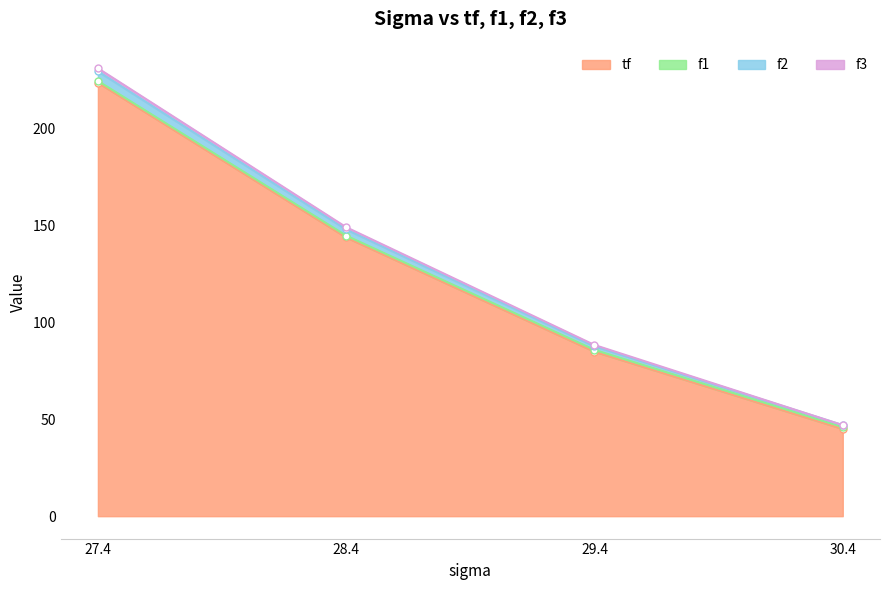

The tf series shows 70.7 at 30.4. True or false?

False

--

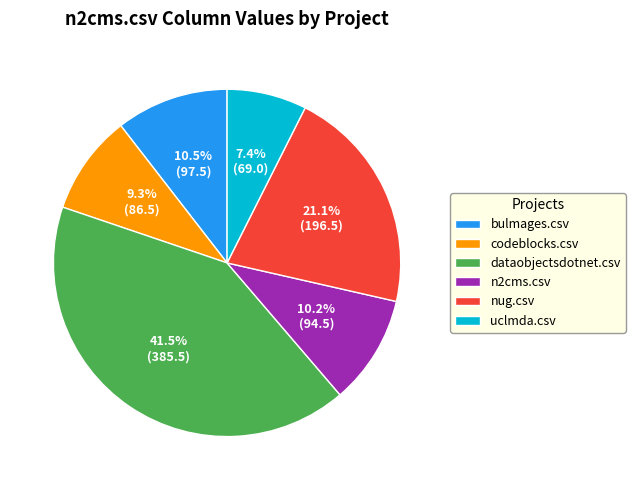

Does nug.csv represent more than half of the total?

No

--

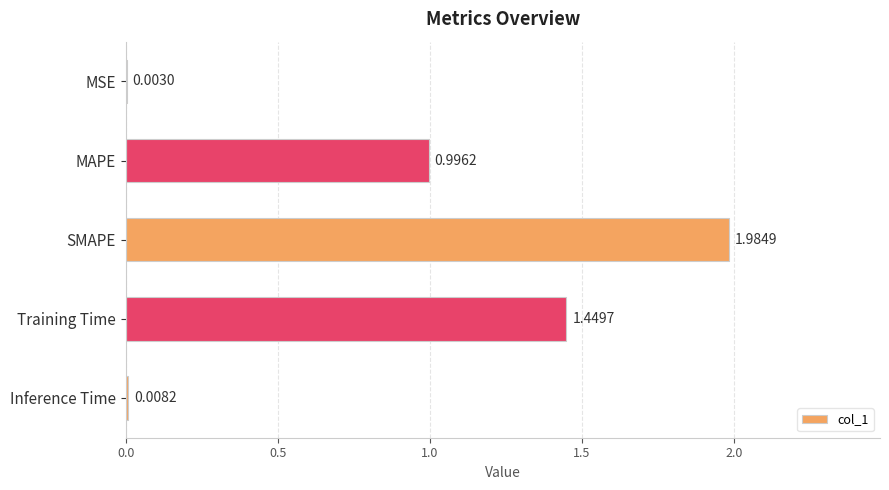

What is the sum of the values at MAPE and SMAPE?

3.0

*YOUR OBJECTIVE*.
List every line from the records above that contains the word "What".

*REPLY TO THE EXERCISE*.
What is the sum of the values at MAPE and SMAPE?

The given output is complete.